I’ve been eating Spinach and doing yoga exercises in the hope of living long enough to see a self-driving car. But yesterday, I woke up to learn my aspirations are way behind the curve. More likely, I’ll see flying cars before self-driving ones. Believe it or not, the technical problems in the development of flying cars are simpler than for those that remain on the ground. (Propeller Heads,” by Ashlee Vance and Brad Stone, Bloomberg Businessweek, June 13-16, 2016, pgs. 56-61.) Larry Page, the co-founder of Google, is so certain about the future for flying cars, he’s created two companies dedicated to the purpose: Zee.Aero and Kitty Hawk,. He hopes competition between the two will bring about results sooner.
Page will have to work fast as other companies have already tossed their hats on the design table. Some have plans for flying cars that look like mini flying saucers. Other models have aerodynamic wings and still others favor propellers that allow the vehicle to take off vertically. One project has come so far in its development, it’s expected to take flight later this year. (Ibid, pg. 58.)

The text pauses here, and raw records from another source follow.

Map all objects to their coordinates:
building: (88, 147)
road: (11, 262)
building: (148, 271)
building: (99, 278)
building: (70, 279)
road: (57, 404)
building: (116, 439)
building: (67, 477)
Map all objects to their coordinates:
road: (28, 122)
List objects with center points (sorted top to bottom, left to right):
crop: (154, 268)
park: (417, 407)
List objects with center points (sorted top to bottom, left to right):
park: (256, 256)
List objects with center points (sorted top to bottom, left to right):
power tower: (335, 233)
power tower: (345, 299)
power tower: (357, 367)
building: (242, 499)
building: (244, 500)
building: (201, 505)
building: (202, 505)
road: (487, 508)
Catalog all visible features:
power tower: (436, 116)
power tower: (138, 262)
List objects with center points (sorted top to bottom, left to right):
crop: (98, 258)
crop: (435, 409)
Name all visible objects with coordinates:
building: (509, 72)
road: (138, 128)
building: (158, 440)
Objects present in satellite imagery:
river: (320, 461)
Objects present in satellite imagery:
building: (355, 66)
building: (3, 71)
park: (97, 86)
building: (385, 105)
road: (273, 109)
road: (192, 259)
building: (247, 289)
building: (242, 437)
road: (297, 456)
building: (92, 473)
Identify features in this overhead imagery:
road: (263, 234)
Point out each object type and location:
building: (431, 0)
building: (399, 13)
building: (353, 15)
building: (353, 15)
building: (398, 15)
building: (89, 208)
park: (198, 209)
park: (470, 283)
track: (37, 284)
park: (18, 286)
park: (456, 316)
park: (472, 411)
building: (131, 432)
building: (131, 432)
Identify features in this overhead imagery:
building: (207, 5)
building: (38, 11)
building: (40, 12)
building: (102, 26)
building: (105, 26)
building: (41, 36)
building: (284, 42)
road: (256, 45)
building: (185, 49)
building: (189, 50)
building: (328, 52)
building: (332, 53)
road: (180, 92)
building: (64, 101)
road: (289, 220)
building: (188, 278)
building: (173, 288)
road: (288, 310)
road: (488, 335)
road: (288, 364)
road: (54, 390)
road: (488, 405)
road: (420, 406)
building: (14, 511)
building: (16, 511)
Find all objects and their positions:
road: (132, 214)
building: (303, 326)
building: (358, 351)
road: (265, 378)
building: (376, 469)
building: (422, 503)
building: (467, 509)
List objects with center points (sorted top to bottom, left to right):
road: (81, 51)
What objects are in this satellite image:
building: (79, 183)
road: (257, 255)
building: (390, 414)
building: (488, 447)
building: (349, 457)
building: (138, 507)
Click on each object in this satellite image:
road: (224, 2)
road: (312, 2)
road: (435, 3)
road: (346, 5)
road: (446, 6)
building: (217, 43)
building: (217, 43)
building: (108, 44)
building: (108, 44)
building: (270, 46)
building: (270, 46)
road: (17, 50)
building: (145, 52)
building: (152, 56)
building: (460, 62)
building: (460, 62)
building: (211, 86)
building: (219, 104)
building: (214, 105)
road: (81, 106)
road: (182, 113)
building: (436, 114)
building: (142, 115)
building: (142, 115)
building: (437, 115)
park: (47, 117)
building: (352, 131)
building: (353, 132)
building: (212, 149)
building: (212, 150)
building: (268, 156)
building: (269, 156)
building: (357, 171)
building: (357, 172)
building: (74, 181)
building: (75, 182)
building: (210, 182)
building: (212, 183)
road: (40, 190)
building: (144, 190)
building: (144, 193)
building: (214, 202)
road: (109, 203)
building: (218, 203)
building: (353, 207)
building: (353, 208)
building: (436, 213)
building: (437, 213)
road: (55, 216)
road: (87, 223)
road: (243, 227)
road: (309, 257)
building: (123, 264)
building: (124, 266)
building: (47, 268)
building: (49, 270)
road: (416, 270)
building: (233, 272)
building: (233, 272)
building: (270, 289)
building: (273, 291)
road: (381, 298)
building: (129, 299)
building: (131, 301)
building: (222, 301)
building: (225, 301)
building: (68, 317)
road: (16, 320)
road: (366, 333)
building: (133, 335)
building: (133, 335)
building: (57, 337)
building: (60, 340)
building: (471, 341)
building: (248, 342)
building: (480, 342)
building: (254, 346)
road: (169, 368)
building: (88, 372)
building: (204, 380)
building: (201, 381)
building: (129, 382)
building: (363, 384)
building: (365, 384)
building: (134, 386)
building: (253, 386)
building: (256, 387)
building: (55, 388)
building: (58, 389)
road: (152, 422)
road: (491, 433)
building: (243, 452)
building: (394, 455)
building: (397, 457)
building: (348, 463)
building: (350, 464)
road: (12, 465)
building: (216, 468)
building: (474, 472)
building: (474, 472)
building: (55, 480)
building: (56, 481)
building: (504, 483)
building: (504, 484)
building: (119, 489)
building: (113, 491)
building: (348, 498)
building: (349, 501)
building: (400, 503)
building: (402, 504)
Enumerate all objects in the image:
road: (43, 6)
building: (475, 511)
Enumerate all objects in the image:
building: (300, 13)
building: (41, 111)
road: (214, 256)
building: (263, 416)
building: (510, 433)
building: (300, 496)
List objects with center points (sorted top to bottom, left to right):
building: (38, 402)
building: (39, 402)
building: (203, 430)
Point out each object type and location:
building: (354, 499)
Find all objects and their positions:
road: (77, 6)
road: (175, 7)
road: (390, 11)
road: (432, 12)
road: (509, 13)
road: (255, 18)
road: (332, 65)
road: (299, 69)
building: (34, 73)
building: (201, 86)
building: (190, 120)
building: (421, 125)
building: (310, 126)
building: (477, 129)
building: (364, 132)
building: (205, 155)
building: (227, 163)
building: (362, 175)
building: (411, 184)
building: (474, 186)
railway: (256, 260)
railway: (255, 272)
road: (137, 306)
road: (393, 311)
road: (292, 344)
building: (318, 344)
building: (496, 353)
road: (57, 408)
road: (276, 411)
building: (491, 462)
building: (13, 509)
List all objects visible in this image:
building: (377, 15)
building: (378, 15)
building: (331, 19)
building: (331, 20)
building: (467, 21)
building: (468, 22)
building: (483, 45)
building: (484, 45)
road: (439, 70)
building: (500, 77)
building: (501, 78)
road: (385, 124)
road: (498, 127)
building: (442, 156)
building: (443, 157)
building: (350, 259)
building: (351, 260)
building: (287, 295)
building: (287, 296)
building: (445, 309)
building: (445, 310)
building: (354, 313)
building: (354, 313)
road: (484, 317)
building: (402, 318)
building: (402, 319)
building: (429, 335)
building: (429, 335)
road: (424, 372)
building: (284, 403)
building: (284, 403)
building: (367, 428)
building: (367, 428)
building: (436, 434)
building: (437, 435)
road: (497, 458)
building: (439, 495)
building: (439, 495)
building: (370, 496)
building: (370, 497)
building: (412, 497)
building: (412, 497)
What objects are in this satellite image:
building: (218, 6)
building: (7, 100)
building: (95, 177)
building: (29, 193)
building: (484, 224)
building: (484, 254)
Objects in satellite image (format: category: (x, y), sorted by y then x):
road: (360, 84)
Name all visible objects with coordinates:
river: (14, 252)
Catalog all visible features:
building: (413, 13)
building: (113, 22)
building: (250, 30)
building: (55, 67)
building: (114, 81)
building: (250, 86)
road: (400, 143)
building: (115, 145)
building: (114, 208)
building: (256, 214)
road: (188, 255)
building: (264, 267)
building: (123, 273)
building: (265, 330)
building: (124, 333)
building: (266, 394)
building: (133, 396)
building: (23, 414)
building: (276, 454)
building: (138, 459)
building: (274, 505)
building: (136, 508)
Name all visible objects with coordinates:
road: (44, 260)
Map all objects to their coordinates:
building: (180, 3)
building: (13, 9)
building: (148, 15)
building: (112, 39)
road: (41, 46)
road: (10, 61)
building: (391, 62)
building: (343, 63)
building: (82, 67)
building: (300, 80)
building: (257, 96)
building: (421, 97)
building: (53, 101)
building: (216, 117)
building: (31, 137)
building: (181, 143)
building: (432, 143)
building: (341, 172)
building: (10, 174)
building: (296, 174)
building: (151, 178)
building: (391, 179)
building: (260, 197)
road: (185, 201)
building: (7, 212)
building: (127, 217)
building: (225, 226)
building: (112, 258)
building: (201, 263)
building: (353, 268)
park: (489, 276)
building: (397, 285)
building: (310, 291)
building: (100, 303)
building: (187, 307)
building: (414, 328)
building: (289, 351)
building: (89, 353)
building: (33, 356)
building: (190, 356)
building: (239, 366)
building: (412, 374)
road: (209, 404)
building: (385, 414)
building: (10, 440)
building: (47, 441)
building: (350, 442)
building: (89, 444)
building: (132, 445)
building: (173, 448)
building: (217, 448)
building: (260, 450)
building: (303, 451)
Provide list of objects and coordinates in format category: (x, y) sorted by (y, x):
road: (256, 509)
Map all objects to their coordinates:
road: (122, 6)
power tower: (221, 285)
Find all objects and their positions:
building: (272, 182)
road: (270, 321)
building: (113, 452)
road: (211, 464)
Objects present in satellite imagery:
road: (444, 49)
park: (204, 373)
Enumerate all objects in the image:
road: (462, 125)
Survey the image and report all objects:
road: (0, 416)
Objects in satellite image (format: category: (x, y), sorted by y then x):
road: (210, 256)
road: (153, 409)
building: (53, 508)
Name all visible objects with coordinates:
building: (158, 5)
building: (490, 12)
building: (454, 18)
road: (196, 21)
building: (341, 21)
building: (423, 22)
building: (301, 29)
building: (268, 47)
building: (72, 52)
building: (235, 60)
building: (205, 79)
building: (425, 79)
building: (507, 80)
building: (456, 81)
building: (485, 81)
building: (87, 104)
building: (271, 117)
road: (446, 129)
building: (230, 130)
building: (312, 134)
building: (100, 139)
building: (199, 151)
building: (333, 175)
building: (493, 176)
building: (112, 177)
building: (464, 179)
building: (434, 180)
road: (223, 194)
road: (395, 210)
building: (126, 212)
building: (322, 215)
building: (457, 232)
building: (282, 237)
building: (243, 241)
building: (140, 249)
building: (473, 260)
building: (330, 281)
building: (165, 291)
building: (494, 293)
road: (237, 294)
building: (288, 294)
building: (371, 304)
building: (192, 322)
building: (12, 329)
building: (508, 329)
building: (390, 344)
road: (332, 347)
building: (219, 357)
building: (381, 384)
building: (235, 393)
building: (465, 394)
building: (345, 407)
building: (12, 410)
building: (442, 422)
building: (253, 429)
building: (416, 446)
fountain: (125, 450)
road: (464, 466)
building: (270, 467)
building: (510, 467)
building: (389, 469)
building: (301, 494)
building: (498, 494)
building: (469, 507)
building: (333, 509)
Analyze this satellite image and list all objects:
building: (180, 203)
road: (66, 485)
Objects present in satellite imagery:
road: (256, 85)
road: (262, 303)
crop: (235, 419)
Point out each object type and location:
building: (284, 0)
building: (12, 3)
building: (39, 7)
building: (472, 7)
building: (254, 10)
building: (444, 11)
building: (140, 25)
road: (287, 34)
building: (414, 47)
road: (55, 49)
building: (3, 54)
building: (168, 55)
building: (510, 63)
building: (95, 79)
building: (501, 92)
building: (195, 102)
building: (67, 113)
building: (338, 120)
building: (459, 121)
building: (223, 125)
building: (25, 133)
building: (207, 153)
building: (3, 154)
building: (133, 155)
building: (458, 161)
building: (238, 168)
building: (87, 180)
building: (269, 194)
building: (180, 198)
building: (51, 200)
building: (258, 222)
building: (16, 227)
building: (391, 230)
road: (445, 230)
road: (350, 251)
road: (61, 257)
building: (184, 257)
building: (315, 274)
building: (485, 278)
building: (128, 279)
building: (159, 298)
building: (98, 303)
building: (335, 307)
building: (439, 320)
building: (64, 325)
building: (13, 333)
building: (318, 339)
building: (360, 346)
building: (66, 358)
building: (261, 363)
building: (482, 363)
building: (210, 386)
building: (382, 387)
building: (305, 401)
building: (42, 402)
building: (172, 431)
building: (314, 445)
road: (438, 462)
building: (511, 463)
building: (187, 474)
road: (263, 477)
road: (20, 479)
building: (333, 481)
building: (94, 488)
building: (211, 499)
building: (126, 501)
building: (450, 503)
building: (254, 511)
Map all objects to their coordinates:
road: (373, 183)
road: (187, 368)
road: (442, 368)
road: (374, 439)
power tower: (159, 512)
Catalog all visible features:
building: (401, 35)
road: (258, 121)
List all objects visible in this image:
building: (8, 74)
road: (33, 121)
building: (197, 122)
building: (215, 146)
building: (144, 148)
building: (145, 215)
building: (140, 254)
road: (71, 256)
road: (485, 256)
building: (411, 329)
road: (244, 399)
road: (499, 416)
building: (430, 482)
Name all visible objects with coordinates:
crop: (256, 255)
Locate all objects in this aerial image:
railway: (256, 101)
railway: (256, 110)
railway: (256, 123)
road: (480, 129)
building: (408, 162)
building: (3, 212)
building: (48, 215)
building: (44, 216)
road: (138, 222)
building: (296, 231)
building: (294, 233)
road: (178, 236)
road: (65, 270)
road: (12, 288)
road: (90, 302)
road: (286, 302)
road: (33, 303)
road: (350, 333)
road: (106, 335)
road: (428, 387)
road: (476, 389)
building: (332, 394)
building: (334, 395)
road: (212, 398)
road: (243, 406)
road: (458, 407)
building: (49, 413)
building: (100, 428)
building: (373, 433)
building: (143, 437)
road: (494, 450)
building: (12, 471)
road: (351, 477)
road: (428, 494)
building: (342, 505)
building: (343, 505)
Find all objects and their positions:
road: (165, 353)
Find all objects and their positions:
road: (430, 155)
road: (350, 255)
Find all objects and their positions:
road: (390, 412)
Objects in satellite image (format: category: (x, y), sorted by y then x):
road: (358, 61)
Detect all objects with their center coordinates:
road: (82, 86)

None of this innovation comes at taxpayer’s expense. Technology has been good to innovators and as a result, many multibillionaires exist who can afford to dream. Says one entrepreneur, his aspiration for a flying car came from the sci-fi classics he read as a child. Now he’s pursuing his fantasies. As I wrote in an earlier blog, (3/18/16) I’m not comfortable that moguls are shaping the world according to their whims. But all that money in the government’s hands would likely produce more weaponry or bridges that go to nowhere, so I’m of two minds on the subject. Certainly, the multibillionaires are striving for dazzling futures with outcomes that are human friendly. But the government won’t stand idly by, I am certain. It will do what it knows best and spin out regulations to screw up these fantasies. I’m not clairvoyant, but to know the past is to foresee the future.
As a consumer, I’m holding out for the self-driving car. I’ve never liked looking down and seeing nothing but air between me and the distant ground. I’m an analogue gal in a digital age.